-- The data follows --
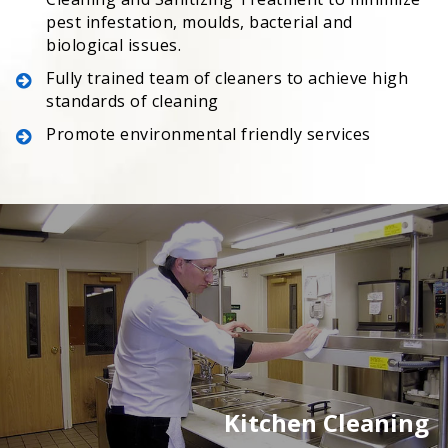
pest infestation, moulds, bacterial and
biological issues.
Fully trained team of cleaners to achieve high
standards of cleaning
Promote environmental friendly services
Kitchen Cleaning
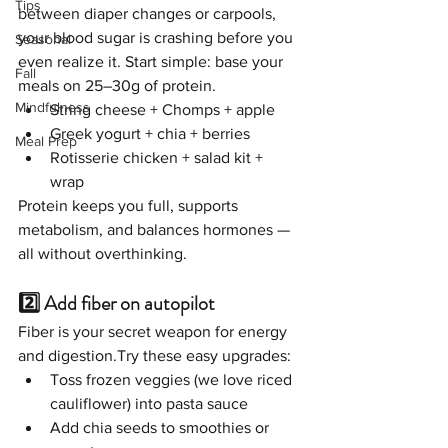
Tips
between diaper changes or carpools, 
your blood sugar is crashing before you 
Seasonal
even realize it. Start simple: base your 
Fall
meals on 25–30g of protein.
Mindfulness
String cheese + Chomps + apple
Greek yogurt + chia + berries
Meal Prep
Rotisserie chicken + salad kit + 
wrap 
Protein keeps you full, supports 
metabolism, and balances hormones — 
all without overthinking.
2️⃣ Add fiber on autopilot
Fiber is your secret weapon for energy 
and digestion.Try these easy upgrades:
Toss frozen veggies (we love riced 
cauliflower) into pasta sauce
Add chia seeds to smoothies or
-- The data concluded --
Exercise goal: All records, pictures excluded: copy them exactly.

Task solution:
pest infestation, moulds, bacterial and
biological issues.
Fully trained team of cleaners to achieve high
standards of cleaning
Promote environmental friendly services
Kitchen Cleaning
Tips
between diaper changes or carpools, 
your blood sugar is crashing before you 
Seasonal
even realize it. Start simple: base your 
Fall
meals on 25–30g of protein.
Mindfulness
String cheese + Chomps + apple
Greek yogurt + chia + berries
Meal Prep
Rotisserie chicken + salad kit + 
wrap 
Protein keeps you full, supports 
metabolism, and balances hormones — 
all without overthinking.
2️⃣ Add fiber on autopilot
Fiber is your secret weapon for energy 
and digestion.Try these easy upgrades:
Toss frozen veggies (we love riced 
cauliflower) into pasta sauce
Add chia seeds to smoothies or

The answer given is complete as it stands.